[Previous entry: "A Taxing Woman"] [Next entry: "Art Law / Taxes / And Moving to Ireland!"]
04/13/2005: "Secret to Better Painting?"
technorati tags: philosophical
I've ordered a book called The Simple Secret to Better Painting: How to Immediately Improve Your Work with the Golden Rule of Design.
Intro: "Albert's how-to reduces compositional guides to one "master rule": never make any two intervals--of distance, length, spacing, and dimensions of shapes, or the value intervals on a value scale and colors on the color wheel--the same."
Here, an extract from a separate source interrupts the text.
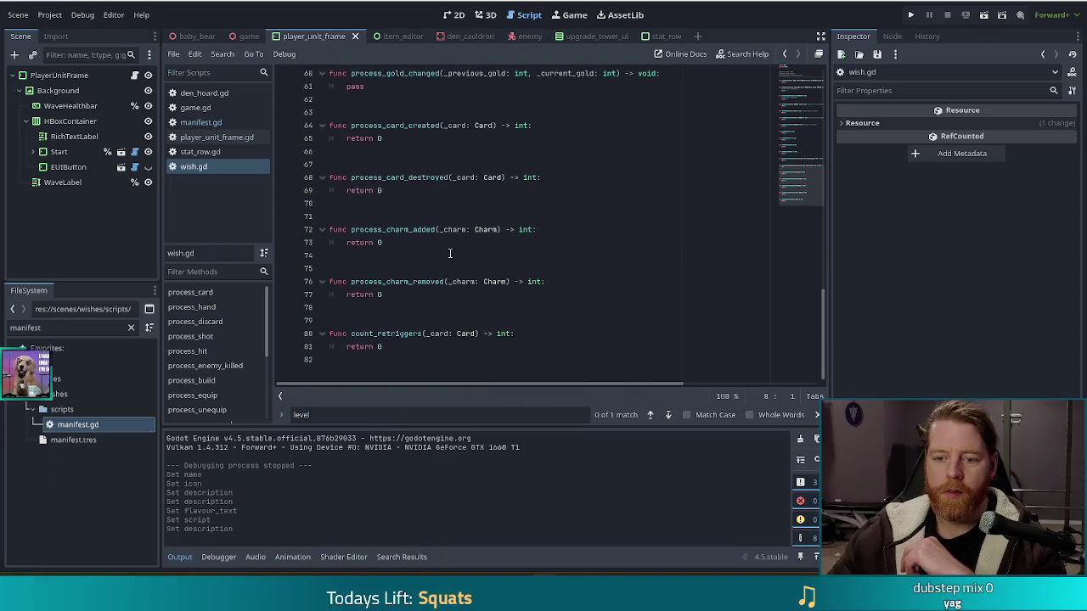
pyautogui.click(436, 355)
Composition is one of the most important elements in my work...so I'm excited for this book to arrive (I don't remember this "golden rule of design" and I sure as hell haven't been following it). My only fear is that studying too many rules might actually further impede my creativity. I know that (supposedly) we have to know the rules in order to break them, but in some ways I think my work was more original *before* I went to art school... back when I was just blissfully making shit up.
After too many art history courses to count I felt the weight of thousands of years of visual art pressing down on me and found it stifling to my own creativity (sorry Holly)...but it seemed suddenly I couldn't do anything without realizing it was derivative. So I ask: do we risk losing anything by becoming *too* academic in our approach to creating art?